Seguramente el éxito de este montaje esté en su extrema precisión. Todo se sucede tan bien hilado, que los añadidos, las ausencias y los cambios sustanciales de la trama casi no se notan – por lo visto también hay referencias a Montaigne, Cernuda y Foucault –. Miguel del Arco hace que Misántropo tenga lugar en el patio de atrás de una discoteca de moda por la que una noche están pasando las celebrities, los políticos, los grandes empresarios y los pelotas – que nos impiden ver con su parloteo la hipocresía cruenta de la relaciones sociales –. Un texto que no sólo es propio del siglo XXI, sino de esta década que ha está a punto de concluir y que se ha caracterizado por los escándalos de corrupción.
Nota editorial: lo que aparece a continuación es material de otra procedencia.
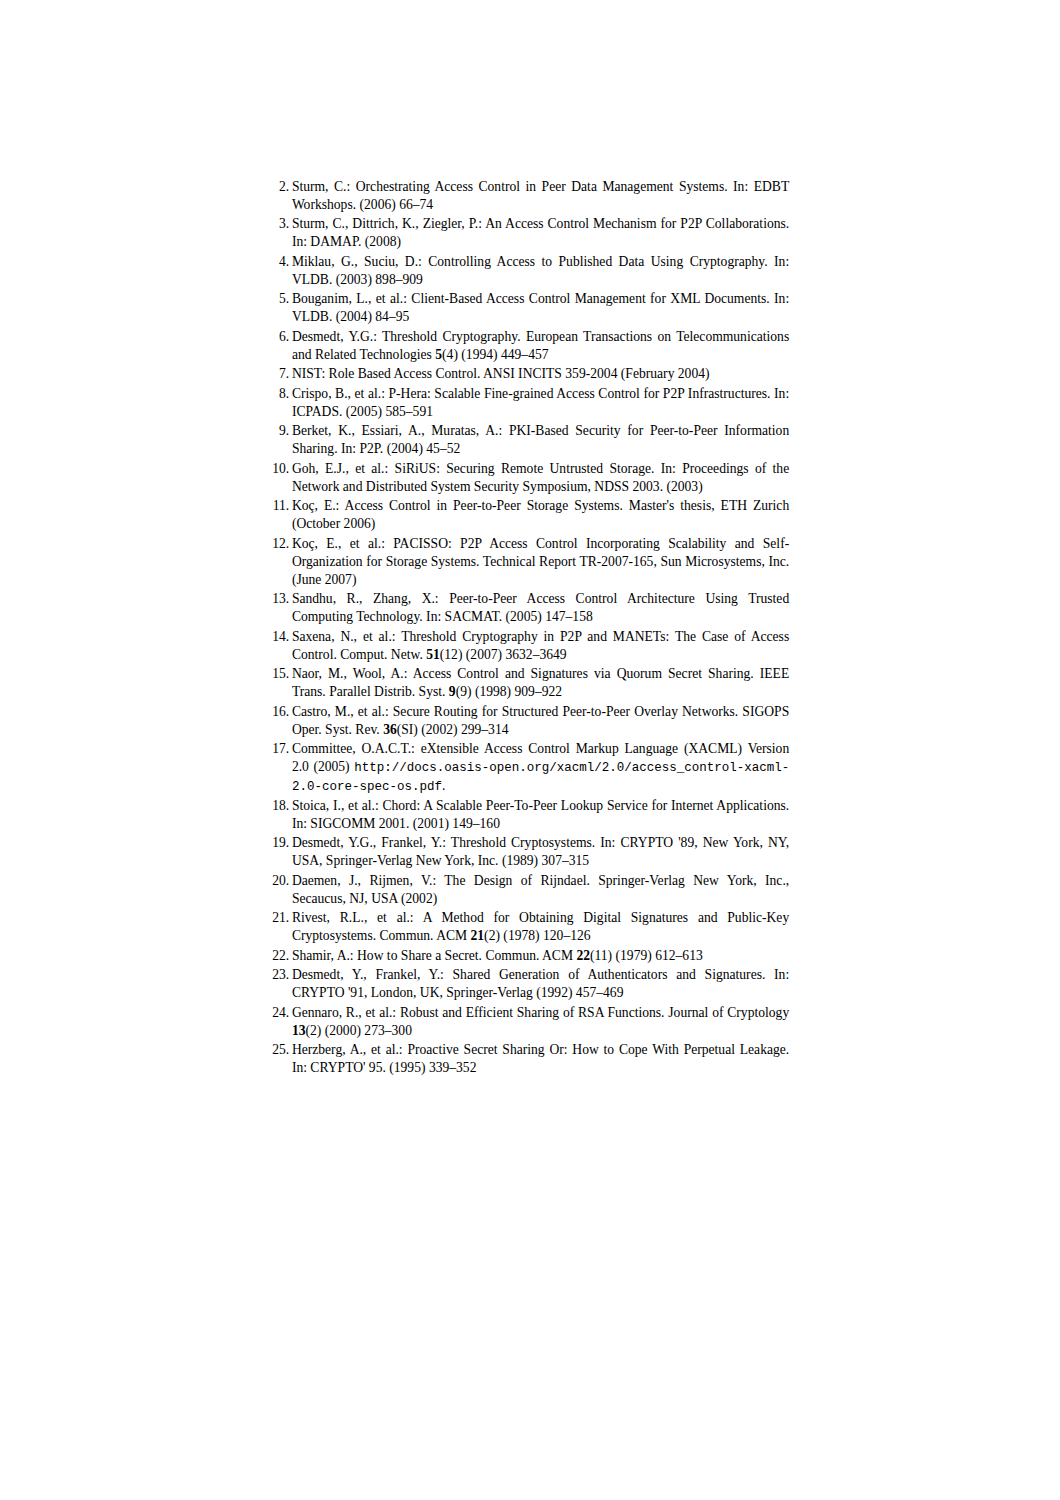Sturm, C.: Orchestrating Access Control in Peer Data Management Systems. In: EDBT Workshops. (2006) 66–74
Sturm, C., Dittrich, K., Ziegler, P.: An Access Control Mechanism for P2P Collaborations. In: DAMAP. (2008)
Miklau, G., Suciu, D.: Controlling Access to Published Data Using Cryptography. In: VLDB. (2003) 898–909
Bouganim, L., et al.: Client-Based Access Control Management for XML Documents. In: VLDB. (2004) 84–95
Desmedt, Y.G.: Threshold Cryptography. European Transactions on Telecommunications and Related Technologies 5(4) (1994) 449–457
NIST: Role Based Access Control. ANSI INCITS 359-2004 (February 2004)
Crispo, B., et al.: P-Hera: Scalable Fine-grained Access Control for P2P Infrastructures. In: ICPADS. (2005) 585–591
Berket, K., Essiari, A., Muratas, A.: PKI-Based Security for Peer-to-Peer Information Sharing. In: P2P. (2004) 45–52
Goh, E.J., et al.: SiRiUS: Securing Remote Untrusted Storage. In: Proceedings of the Network and Distributed System Security Symposium, NDSS 2003. (2003)
Koç, E.: Access Control in Peer-to-Peer Storage Systems. Master's thesis, ETH Zurich (October 2006)
Koç, E., et al.: PACISSO: P2P Access Control Incorporating Scalability and Self-Organization for Storage Systems. Technical Report TR-2007-165, Sun Microsystems, Inc. (June 2007)
Sandhu, R., Zhang, X.: Peer-to-Peer Access Control Architecture Using Trusted Computing Technology. In: SACMAT. (2005) 147–158
Saxena, N., et al.: Threshold Cryptography in P2P and MANETs: The Case of Access Control. Comput. Netw. 51(12) (2007) 3632–3649
Naor, M., Wool, A.: Access Control and Signatures via Quorum Secret Sharing. IEEE Trans. Parallel Distrib. Syst. 9(9) (1998) 909–922
Castro, M., et al.: Secure Routing for Structured Peer-to-Peer Overlay Networks. SIGOPS Oper. Syst. Rev. 36(SI) (2002) 299–314
Committee, O.A.C.T.: eXtensible Access Control Markup Language (XACML) Version 2.0 (2005) http://docs.oasis-open.org/xacml/2.0/access_control-xacml-2.0-core-spec-os.pdf.
Stoica, I., et al.: Chord: A Scalable Peer-To-Peer Lookup Service for Internet Applications. In: SIGCOMM 2001. (2001) 149–160
Desmedt, Y.G., Frankel, Y.: Threshold Cryptosystems. In: CRYPTO '89, New York, NY, USA, Springer-Verlag New York, Inc. (1989) 307–315
Daemen, J., Rijmen, V.: The Design of Rijndael. Springer-Verlag New York, Inc., Secaucus, NJ, USA (2002)
Rivest, R.L., et al.: A Method for Obtaining Digital Signatures and Public-Key Cryptosystems. Commun. ACM 21(2) (1978) 120–126
Shamir, A.: How to Share a Secret. Commun. ACM 22(11) (1979) 612–613
Desmedt, Y., Frankel, Y.: Shared Generation of Authenticators and Signatures. In: CRYPTO '91, London, UK, Springer-Verlag (1992) 457–469
Gennaro, R., et al.: Robust and Efficient Sharing of RSA Functions. Journal of Cryptology 13(2) (2000) 273–300
Herzberg, A., et al.: Proactive Secret Sharing Or: How to Cope With Perpetual Leakage. In: CRYPTO' 95. (1995) 339–352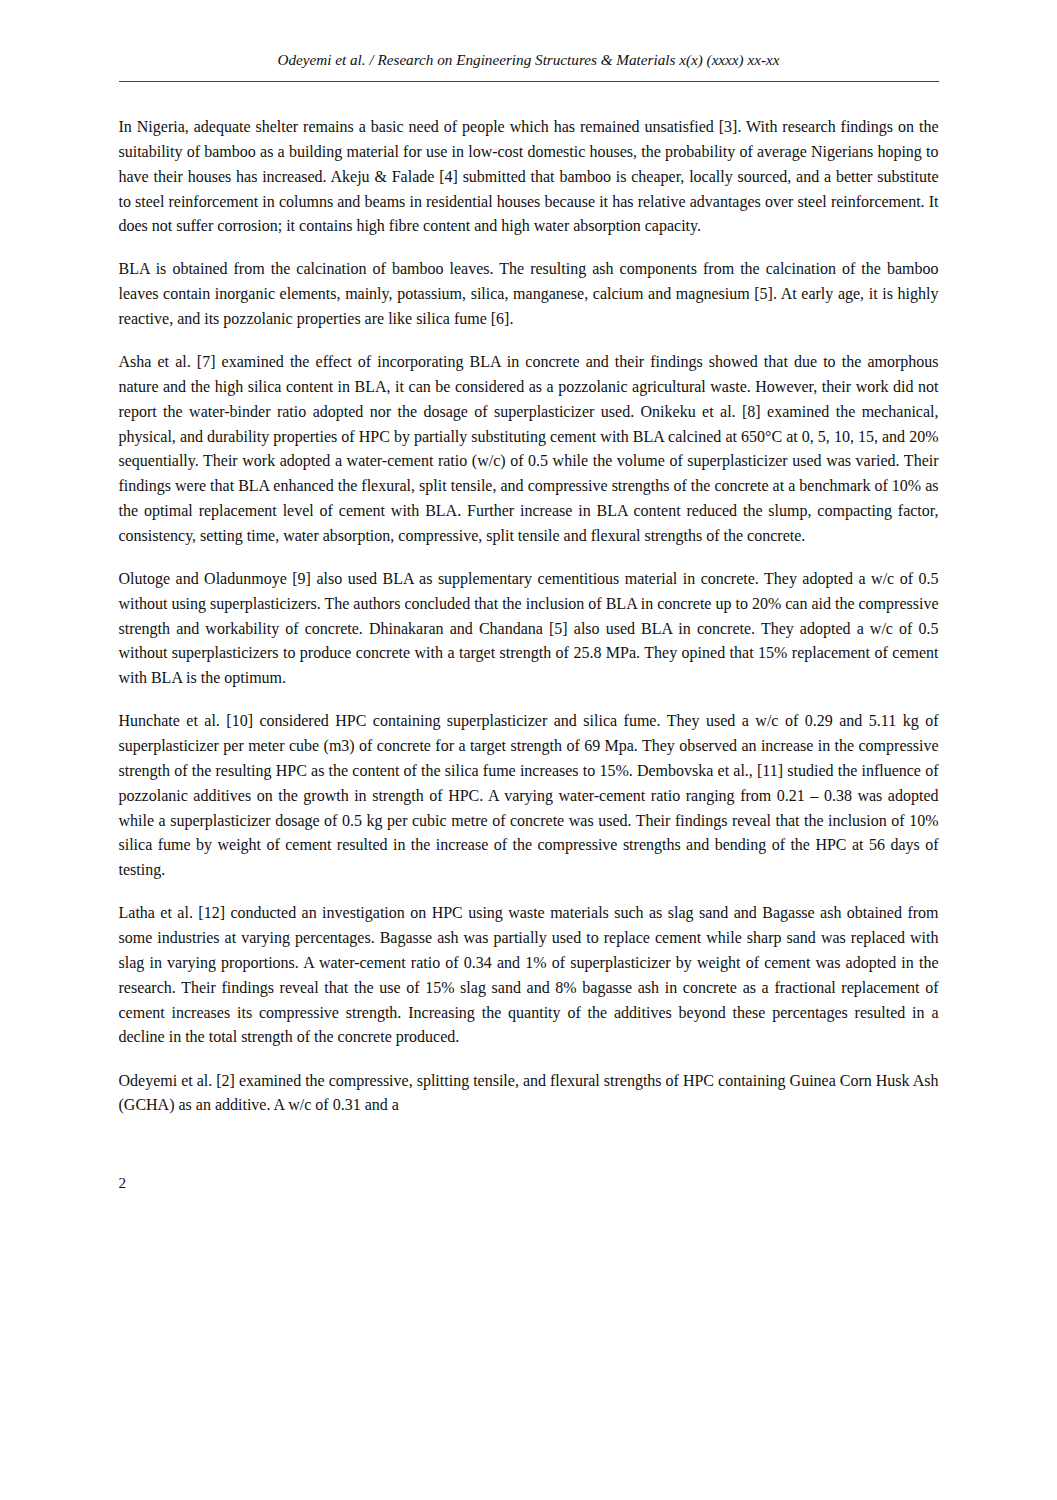Odeyemi et al. / Research on Engineering Structures & Materials x(x) (xxxx) xx-xx
In Nigeria, adequate shelter remains a basic need of people which has remained unsatisfied [3]. With research findings on the suitability of bamboo as a building material for use in low-cost domestic houses, the probability of average Nigerians hoping to have their houses has increased. Akeju & Falade [4] submitted that bamboo is cheaper, locally sourced, and a better substitute to steel reinforcement in columns and beams in residential houses because it has relative advantages over steel reinforcement. It does not suffer corrosion; it contains high fibre content and high water absorption capacity.
BLA is obtained from the calcination of bamboo leaves. The resulting ash components from the calcination of the bamboo leaves contain inorganic elements, mainly, potassium, silica, manganese, calcium and magnesium [5]. At early age, it is highly reactive, and its pozzolanic properties are like silica fume [6].
Asha et al. [7] examined the effect of incorporating BLA in concrete and their findings showed that due to the amorphous nature and the high silica content in BLA, it can be considered as a pozzolanic agricultural waste. However, their work did not report the water-binder ratio adopted nor the dosage of superplasticizer used. Onikeku et al. [8] examined the mechanical, physical, and durability properties of HPC by partially substituting cement with BLA calcined at 650°C at 0, 5, 10, 15, and 20% sequentially. Their work adopted a water-cement ratio (w/c) of 0.5 while the volume of superplasticizer used was varied. Their findings were that BLA enhanced the flexural, split tensile, and compressive strengths of the concrete at a benchmark of 10% as the optimal replacement level of cement with BLA. Further increase in BLA content reduced the slump, compacting factor, consistency, setting time, water absorption, compressive, split tensile and flexural strengths of the concrete.
Olutoge and Oladunmoye [9] also used BLA as supplementary cementitious material in concrete. They adopted a w/c of 0.5 without using superplasticizers. The authors concluded that the inclusion of BLA in concrete up to 20% can aid the compressive strength and workability of concrete. Dhinakaran and Chandana [5] also used BLA in concrete. They adopted a w/c of 0.5 without superplasticizers to produce concrete with a target strength of 25.8 MPa. They opined that 15% replacement of cement with BLA is the optimum.
Hunchate et al. [10] considered HPC containing superplasticizer and silica fume. They used a w/c of 0.29 and 5.11 kg of superplasticizer per meter cube (m3) of concrete for a target strength of 69 Mpa. They observed an increase in the compressive strength of the resulting HPC as the content of the silica fume increases to 15%. Dembovska et al., [11] studied the influence of pozzolanic additives on the growth in strength of HPC. A varying water-cement ratio ranging from 0.21 – 0.38 was adopted while a superplasticizer dosage of 0.5 kg per cubic metre of concrete was used. Their findings reveal that the inclusion of 10% silica fume by weight of cement resulted in the increase of the compressive strengths and bending of the HPC at 56 days of testing.
Latha et al. [12] conducted an investigation on HPC using waste materials such as slag sand and Bagasse ash obtained from some industries at varying percentages. Bagasse ash was partially used to replace cement while sharp sand was replaced with slag in varying proportions. A water-cement ratio of 0.34 and 1% of superplasticizer by weight of cement was adopted in the research. Their findings reveal that the use of 15% slag sand and 8% bagasse ash in concrete as a fractional replacement of cement increases its compressive strength. Increasing the quantity of the additives beyond these percentages resulted in a decline in the total strength of the concrete produced.
Odeyemi et al. [2] examined the compressive, splitting tensile, and flexural strengths of HPC containing Guinea Corn Husk Ash (GCHA) as an additive. A w/c of 0.31 and a
2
El reparto está encabezado por Israel Elejalde, que construye un misántropo mucho más existencialista y contemporáneo que el imaginado por Molière. Un misántropo que se debate entre la honradez y un amor idealizado que le impide ver una realidad retratada con extraordinario cinismo. También Ángela Cremonte borda un personaje lleno de ambigüedades pero verosímil. Destaca especialmente el trabajo de Manuela Paso, con una interpretación muy contenida y sugerente, en un papel que no cae nunca en la mera caricatura.

Es un lujo que vuelvan espectáculos que se estrenaron hace unos años y que no por esto han perdido ni mucho menos interés. Misántropo podrá verse hasta el 26 de marzo en el Teatro Pavón Kamikaze.